Government will miss its deadline for removing dangerous combustible cladding from high-rise buildings, it has been revealed on the anniversary of the Grenfell Tower fire.
A total of 307 buildings are yet to have unsafe aluminium composite material (ACM) cladding removed, of which 167 buildings have not yet begun remediation works, the National Audit Office (NAO) said in its report.
Only 149 of the total 456 high-rise buildings, which fit the criteria of 18 metres and over, have been fully remediated.
The NAO forecasts that it will be half-way into 2022 before all works are completed. The date far exceeds the government’s expectation set out in July 2019, that “other than in exceptional circumstances, building owners should complete remediation… by June 2020.”
ACM panels fitted onto Grenfell Tower were the main reason why flames were able to spread so quickly, claiming the loss of 72 lives.
Sir Martin Moore-Bick, who chaired the first phase of the inquiry, found that the cladding, “acted as a source of fuel”. He said it was essential that it is removed “as quickly as possible.”
There has been varying progress.
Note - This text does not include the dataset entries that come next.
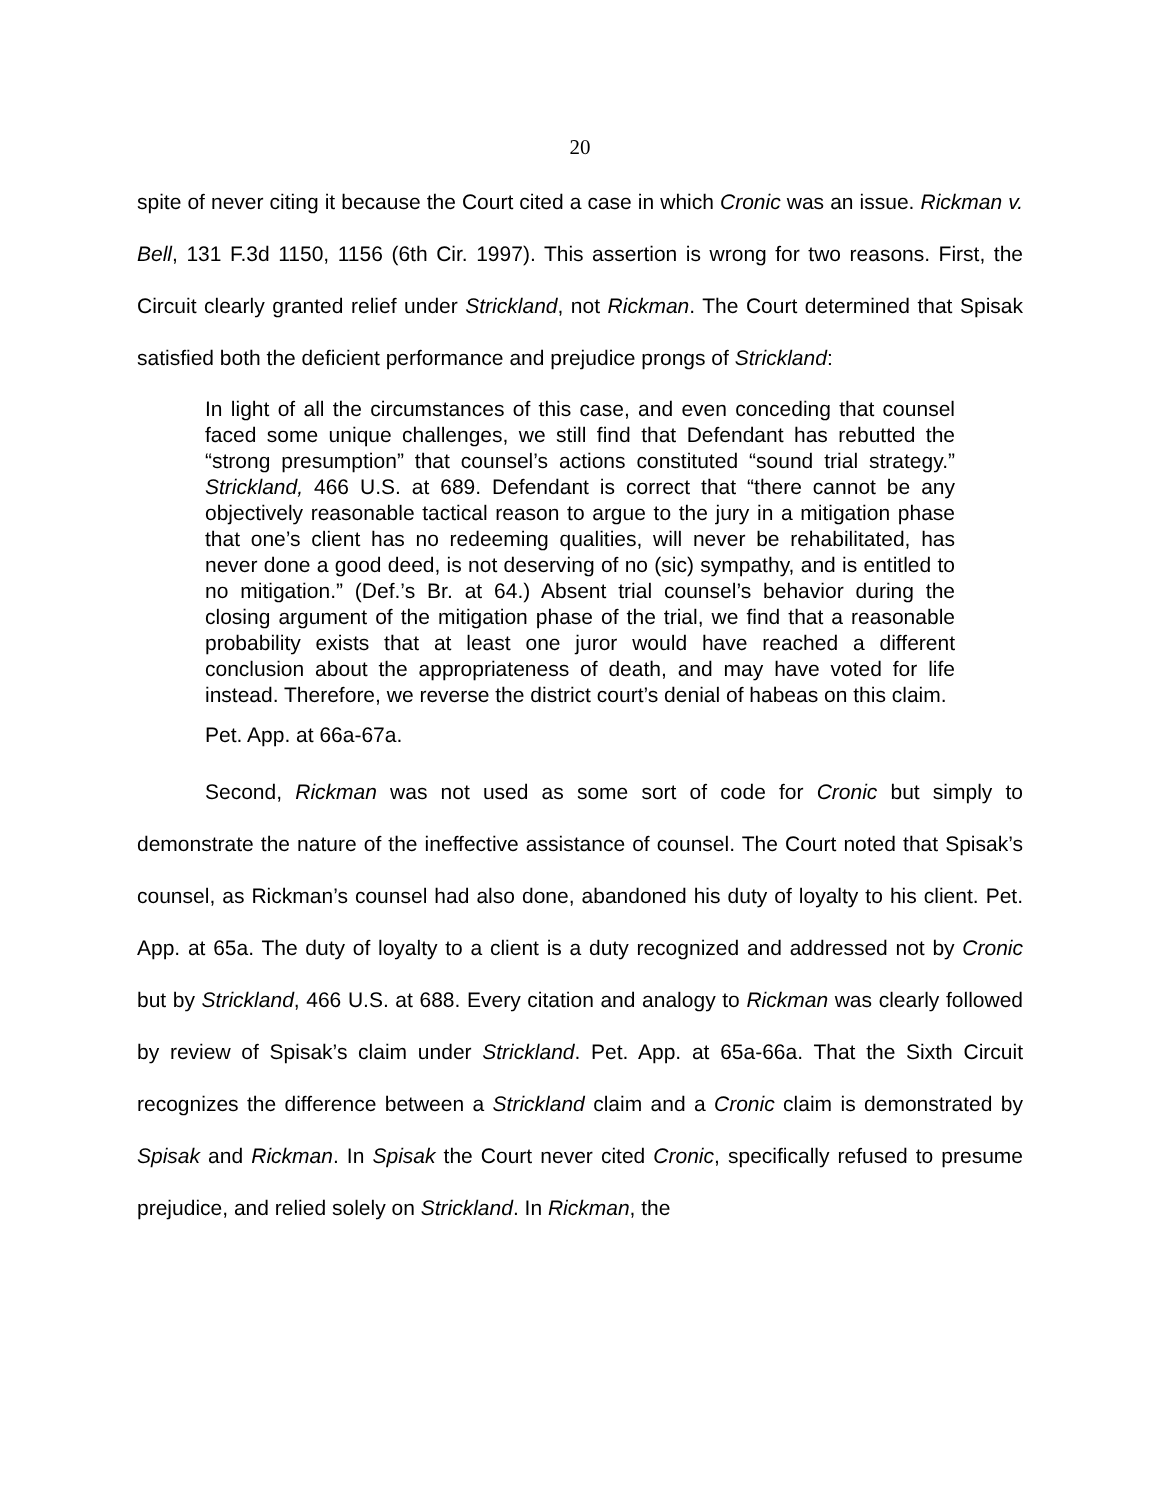20
spite of never citing it because the Court cited a case in which Cronic was an issue. Rickman v. Bell, 131 F.3d 1150, 1156 (6th Cir. 1997). This assertion is wrong for two reasons. First, the Circuit clearly granted relief under Strickland, not Rickman. The Court determined that Spisak satisfied both the deficient performance and prejudice prongs of Strickland:
In light of all the circumstances of this case, and even conceding that counsel faced some unique challenges, we still find that Defendant has rebutted the “strong presumption” that counsel’s actions constituted “sound trial strategy.” Strickland, 466 U.S. at 689. Defendant is correct that “there cannot be any objectively reasonable tactical reason to argue to the jury in a mitigation phase that one’s client has no redeeming qualities, will never be rehabilitated, has never done a good deed, is not deserving of no (sic) sympathy, and is entitled to no mitigation.” (Def.’s Br. at 64.) Absent trial counsel’s behavior during the closing argument of the mitigation phase of the trial, we find that a reasonable probability exists that at least one juror would have reached a different conclusion about the appropriateness of death, and may have voted for life instead. Therefore, we reverse the district court’s denial of habeas on this claim.
Pet. App. at 66a-67a.
Second, Rickman was not used as some sort of code for Cronic but simply to demonstrate the nature of the ineffective assistance of counsel. The Court noted that Spisak’s counsel, as Rickman’s counsel had also done, abandoned his duty of loyalty to his client. Pet. App. at 65a. The duty of loyalty to a client is a duty recognized and addressed not by Cronic but by Strickland, 466 U.S. at 688. Every citation and analogy to Rickman was clearly followed by review of Spisak’s claim under Strickland. Pet. App. at 65a-66a. That the Sixth Circuit recognizes the difference between a Strickland claim and a Cronic claim is demonstrated by Spisak and Rickman. In Spisak the Court never cited Cronic, specifically refused to presume prejudice, and relied solely on Strickland. In Rickman, the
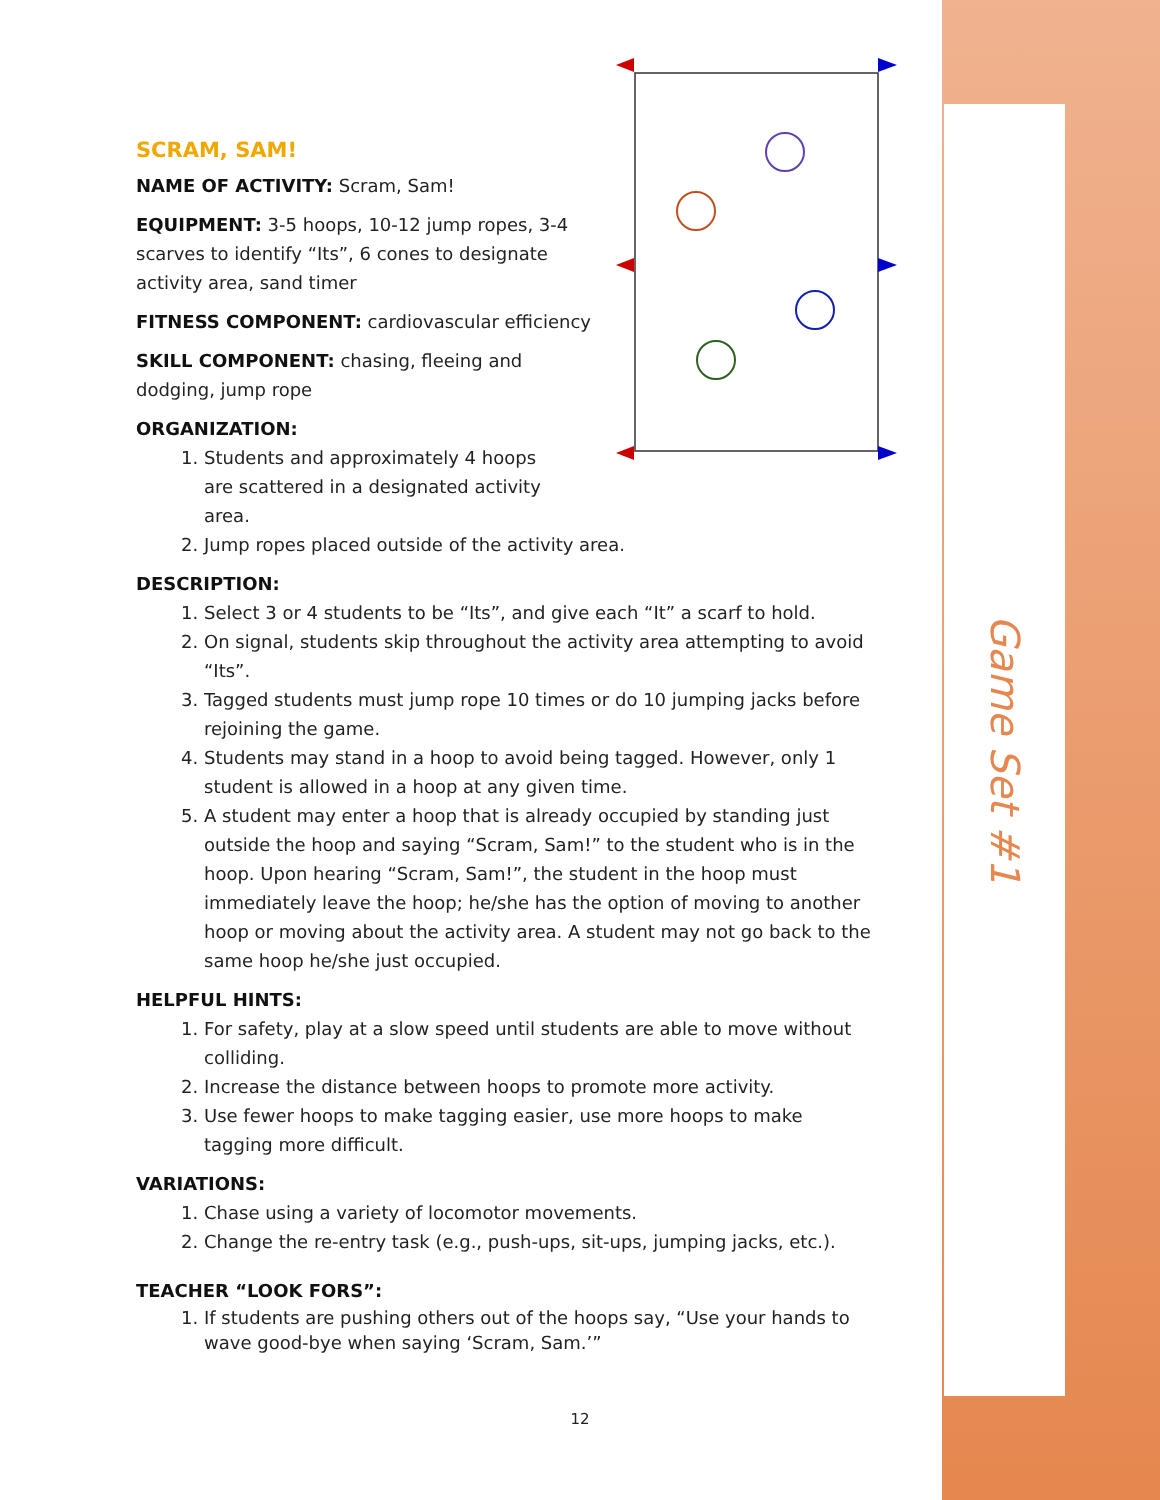Game Set #1
SCRAM, SAM!
NAME OF ACTIVITY: Scram, Sam!
EQUIPMENT: 3-5 hoops, 10-12 jump ropes, 3-4 scarves to identify “Its”, 6 cones to designate activity area, sand timer
FITNESS COMPONENT: cardiovascular efficiency
SKILL COMPONENT: chasing, fleeing and dodging, jump rope
ORGANIZATION:
1. Students and approximately 4 hoops are scattered in a designated activity area.
2. Jump ropes placed outside of the activity area.
DESCRIPTION:
1. Select 3 or 4 students to be “Its”, and give each “It” a scarf to hold.
2. On signal, students skip throughout the activity area attempting to avoid “Its”.
3. Tagged students must jump rope 10 times or do 10 jumping jacks before rejoining the game.
4. Students may stand in a hoop to avoid being tagged. However, only 1 student is allowed in a hoop at any given time.
5. A student may enter a hoop that is already occupied by standing just outside the hoop and saying “Scram, Sam!” to the student who is in the hoop. Upon hearing “Scram, Sam!”, the student in the hoop must immediately leave the hoop; he/she has the option of moving to another hoop or moving about the activity area. A student may not go back to the same hoop he/she just occupied.
HELPFUL HINTS:
1. For safety, play at a slow speed until students are able to move without colliding.
2. Increase the distance between hoops to promote more activity.
3. Use fewer hoops to make tagging easier, use more hoops to make tagging more difficult.
VARIATIONS:
1. Chase using a variety of locomotor movements.
2. Change the re-entry task (e.g., push-ups, sit-ups, jumping jacks, etc.).
TEACHER “LOOK FORS”:
1. If students are pushing others out of the hoops say, “Use your hands to wave good-bye when saying ‘Scram, Sam.’”
12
Some 66.7 per cent of student accommodation blocks and almost 50 per cent of social housing buildings have completed works, compared with 13.5 per cent of private sector residential buildings.
Coronavirus has also put up to 60 per cent of remediation projects on pause.
Gareth Davies, head of the NAO, said the government had made “some progress”: “However, the pace of progress has lagged behind its own expectations, particularly in the private residential sector. It has a long way to go to make all high-rise buildings safe for residents.
“Going forward, it is important that the department successfully manages the administrative challenges of funding building owners to carry out remediation work, particularly given its intention to commit a further £1 billion in full by the end of March 2021.”